The Baker Tilly report undercuts Green's narrative that she was set up for failure by city officials. Instead, it chronicles a series of efforts by senior city staffers leading up to the expo trying to right what was seen as a shaky ship — possibly because Green was unaware how to navigate the city's cumbersome procurement process.

One of the more high-profile controversies surrounding Green's effort was her claim that the Bush Foundation had been prepared to donate $3 million to the expo, which the foundation vehemently denied and for which she produced no evidence. The Baker Tilly report didn't examine that episode, but instead attempted to untangle the event's financing and execution.

Baker Tilly, which could be paid as much as $175,000 for its work, interviewed 13 current and former city employees, examined nearly 285,000 emails, and performed two financial analyses by examining two city ledgers and accounts.

Here are some of the findings, which were presented Tuesday by Tim Voncina, a partner in global forensics at Baker Tilly.

The real cost

Green's sudden departure and her allegations of unfair treatment left a haze over attempts to answer basic questions about the expo. For example, the city had been unable to clearly state what the expo actually cost, leading to conflicting figures.

Voncina said Tuesday the actual cost was nearly $681,000, well above the $450,000 figure Green stated publicly weeks before the event — though it's unclear if her estimate included more than $100,000 in costs for the Convention Center, a charge that the city essentially pays itself.

The payments came from the city's general fund, despite publicly released plans to use federal funds from the American Rescue Plan Act for at least some of the tab. The report said city officials backed off on the ARPA plan because they weren't sure the costs were eligible.

No budget, no plan

There was no written plan to actually make the expo happen, the report found, validating the concern of a number of city leaders who had wondered why the planning seemed so last-minute and the accounting so opaque.

"Based on the information provided, Baker Tilly did not observe any detailed event plan outlining the agenda, vendors, services, supplies, timeline, funding, or budget needs for the Expo," the report says.

Questionable invoices

The biggest recipient of city money was a company called Touched Apparel, a Georgia-based business that was hired to essentially run the event.

According to the report, Green first attempted to hire Touched Apparel — which bills itself as a clothing company selling garments with a focus on African American messaging — without seeking bids, a possible violation of city policy, Voncina said.

When city officials raised red flags, Green sought proposals from local Black-owned businesses, a call that some local businesses complained they never heard. Getting no responses, she issued a nationwide request for proposals that lasted three days. She rejected two others and chose Touched Apparel.

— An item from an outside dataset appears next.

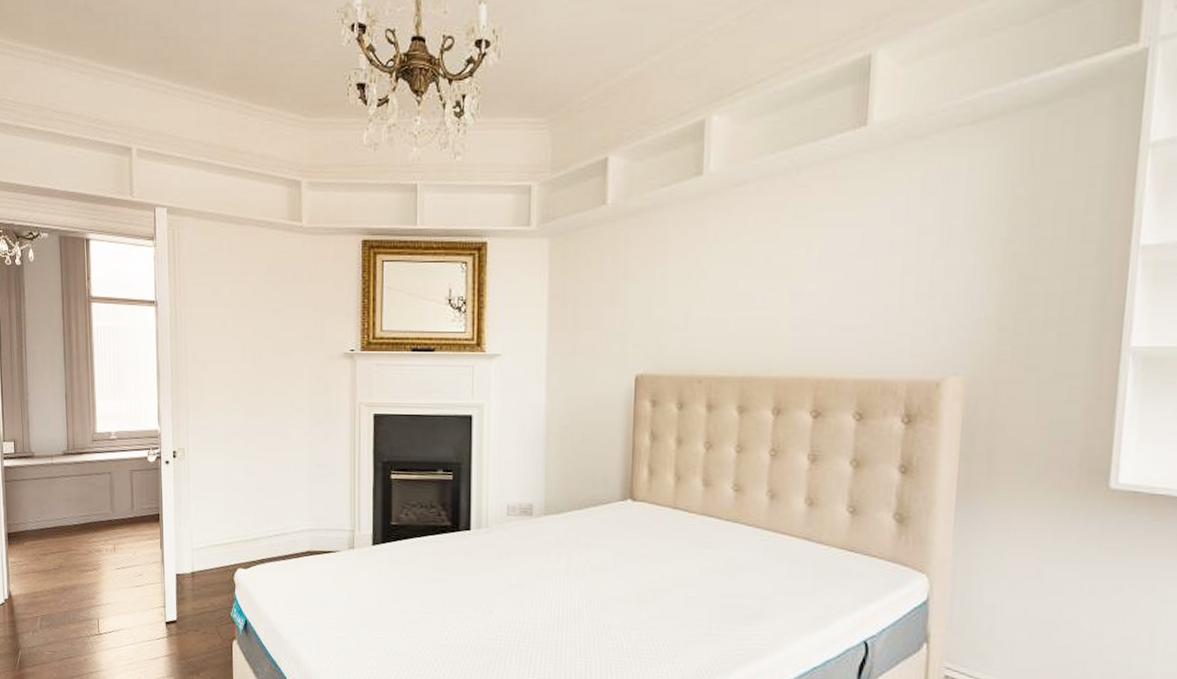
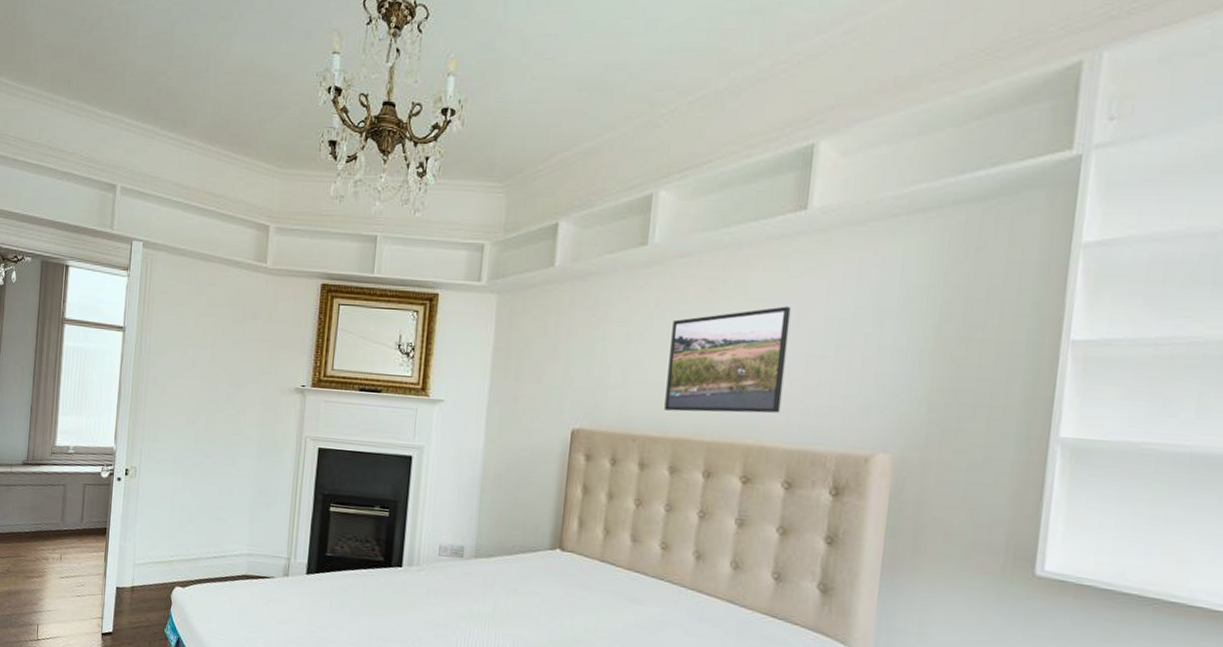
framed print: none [729,230,855,348] -> present [664,306,791,414]

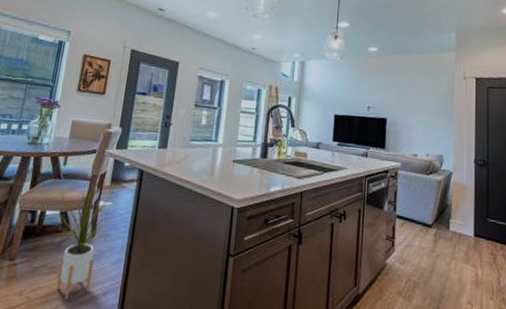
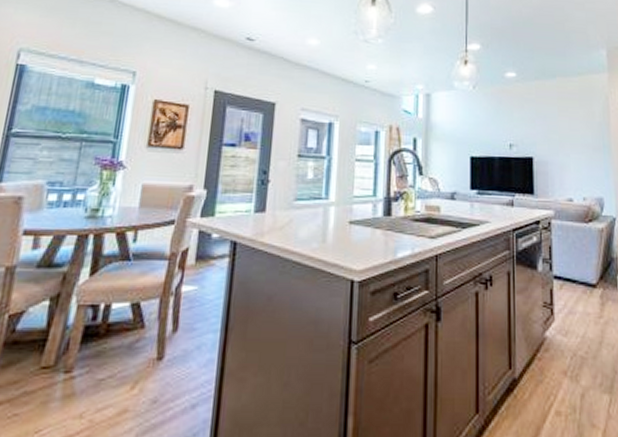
house plant: present [54,184,113,300] -> none [123,266,199,420]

Adding to the confusion surrounding Touched Apparel, Voncina said, were the various names and aliases used by the company and its owner, Casey Ellerby, who also goes by Jersey Moulin.

Green had worked on a Juneteenth event in Vermont with Ellerby, who was briefly employed by the city of Burlington as its event planner. That city is reportedly conducting its own audit of its event in light of the concerns raised in Minneapolis.

Ellerby and Touched Apparel are at the center of one finding in the report that Baker Tilly found "eyebrow-raising," Voncina said. The consultant discovered 49 emailed invoices — attempts to be paid by the city — that used identical invoice numbers and were drawn from the same template, including 14 that were "potential duplicates," meaning the same person or company might have been trying to double-bill the city.

One invoice submitted to the city didn't contain the name of a vendor. Examining file metadata, Voncina said, they found the author of the template was "Jersey Moulin" — Ellerby's alias. Voncina said it's possible there's a legitimate explanation, but he could provide none for now. The invoices will be one of the areas that Patrick said his city auditor staff will probe.

The extent of the relationship between Ellerby and Green is unclear. Ellerby did not return a request for comment Tuesday.

Most spending not local

Of nearly $500,000 paid to dozens of vendors for services ranging from performance to staging exhibits, nearly $230,000 went to Minnesota vendors. The balance went to out-of-state companies or individuals: $226,000 to Georgia, $32,000 to New York and $11,500 to Maryland and North Carolina, according to the report.

Of the payments to Georgia entities, $168,500 was paid to Touched Apparel or other businesses containing the name Touched Apparel, according to a list of vendors contained in the report. In other words, Georgia entities received the most money outside of Minnesota, even when excluding the funds paid to Touched Apparel.

"I don't think we should spend our local city dollars on companies in Georgia," Palmisano said.